According to stock transaction data provided by the Nigerian Exchange Limited (NGX), deals from January to July 2024 totaled N941.62 billion more than those during the corresponding period in 2023.

The total amount of equity transactions in the seven months leading up to July was N3.095 trillion, compared to N2.154 trillion in the seven months leading up to July 2023.

The Nigeria Exchange Group (NGX) experienced a wild ride in the first half of 2024 as a result of changes in policy and macroeconomic conditions agitating the market.

According to research analysts at Lagos-based Comercio Partners, “the banking sector stole the show, grappling with its recapitalization saga, which drove much of the market’s ups and downs.”

Comercio Partners’ study added in their second half (H2) macroeconomic and markets outlook, “There would be more activities in the equity space, as banks given the ongoing recapitalization would raise more capital to meet the benchmark.”

Since banks stepped up their capital-raising initiatives, the volume of activity on the Nigerian stock exchange has peaked.

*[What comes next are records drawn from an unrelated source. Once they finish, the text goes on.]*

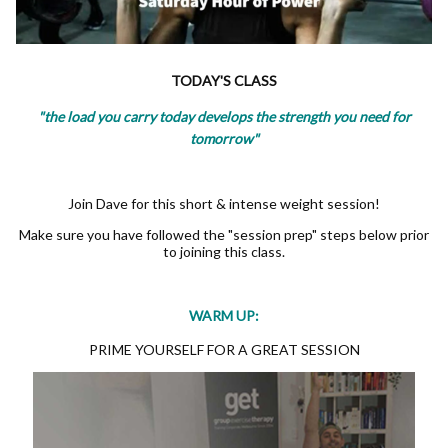
TODAY'S CLASS
"the load you carry today develops the strength you need for
tomorrow"
Join Dave for this short & intense weight session!
Make sure you have followed the "session prep" steps below prior
to joining this class.
WARM UP:
PRIME YOURSELF FOR A GREAT SESSION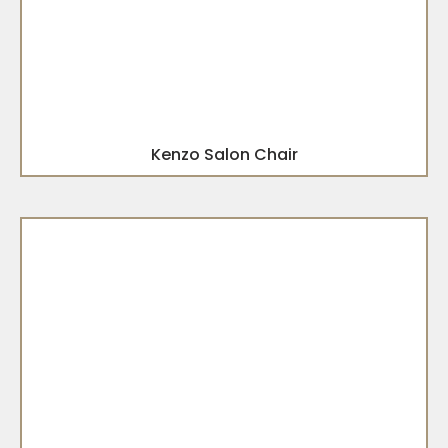
Kenzo Salon Chair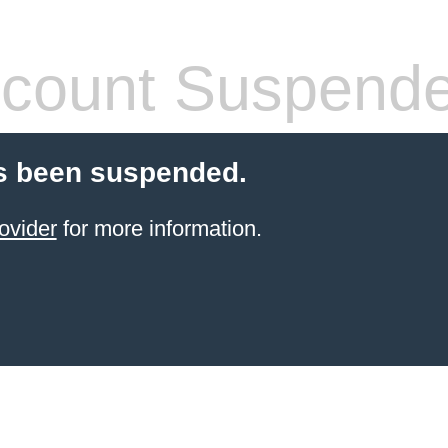
count Suspend
s been suspended.
ovider
for more information.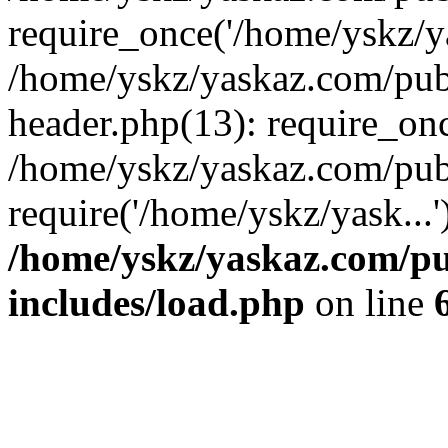
require_once('/home/yskz/ya
/home/yskz/yaskaz.com/pub
header.php(13): require_onc
/home/yskz/yaskaz.com/pub
require('/home/yskz/yask...
/home/yskz/yaskaz.com/p
includes/load.php
on line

Banks that have completed their capital raising programs on the exchange include Fidelity, GTCO, and Access Holdings; however, FCMB Group and Zenith Bank are still looking to sell shares.

A two-year bank recapitalization project, starting on April 1 and finishing on March 31, 2026, was announced by the Central Bank of Nigeria (CBN) on March 28, 2024.

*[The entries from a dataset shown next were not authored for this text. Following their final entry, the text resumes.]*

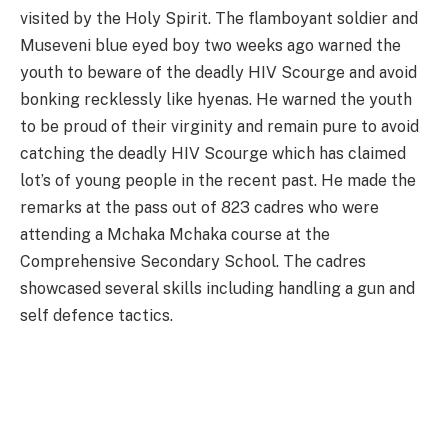
visited by the Holy Spirit. The flamboyant soldier and
Museveni blue eyed boy two weeks ago warned the
youth to beware of the deadly HIV Scourge and avoid
bonking recklessly like hyenas. He warned the youth
to be proud of their virginity and remain pure to avoid
catching the deadly HIV Scourge which has claimed
lot’s of young people in the recent past. He made the
remarks at the pass out of 823 cadres who were
attending a Mchaka Mchaka course at the
Comprehensive Secondary School. The cadres
showcased several skills including handling a gun and
self defence tactics.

In their most recent mid-year economic report, analysts at Lagos-based Coronation Research stated that “the exercise would potentially lead to the influx of capital into the domestic economy through offshore capital-raising activities and strengthen the capacity of lenders to support credit creation in the real sector as stronger and more resilient banking entities emerge post-recapitalization.”

“On the other hand, the exercise might encourage risky behavior in an effort to raise the necessary capital, and it would dilute returns for current bank shareholders.”

The analysts added, “Furthermore, the recapitalization exercise could lead to the concentration of market power for a few banks.”

The market’s return for this year, which as of July 31 was +30.76 percent, has been declining recently. On Friday, August 23, it was at +28.35 percent.

“The Nigerian stock market began the year strong, with significant gains in January, but the momentum reversed in the following months as the CBN’s hawkish stance and disappointing corporate earnings eroded investor confidence, leading to a largely bearish first half,” Meristem analysts stated in their half-year 2024 report.

“For the rest of the year, we anticipate that the equities market will trade sideways. Nonetheless, we anticipate an overall favourable picture for the Nigerian stocks market in 2024, as corporate actions and performances, as well as increased liquidity in the foreign exchange market, raise investor sentiment, impact activity levels, and drive development in the local bourse.”

In the first seven months of 2024, domestic stock purchasers led the exchange in transactions, nearly doubling to N2.497 trillion from N1.96 trillion in the same period in 2023, according to the NGX’s domestic and foreign portfolio investment (FPI) report.

In a report titled “Tightrope, Balancing Growth,” Coronation Research analysts added, “Banks may meet the new requirement through the following options: issuance of new common shares (by way of public offer, rights issues, or private placements); mergers and acquisitions (M&As); and upgrade/downgrade of their respective license category or authorization.”

Retail investors also doubled their equity transactions during the study period, reaching N1.27 trillion in seven months as opposed to N640.44 billion during the same time in 2023. The value of transactions made by domestic institutional investors was N1.226 trillion, which is less than the N1.328 trillion recorded from January to July of 2023.

The CBN’s recapitalization plan stipulates that commercial banks holding national, regional, and international licenses must have a minimum of N50 billion, N200 billion, and N500 billion in capital, respectively. Additionally, the CBN increased the capitalization thresholds for non-interest banks (national, N20 billion, and regional, N10 billion) and commercial banks (N50 billion).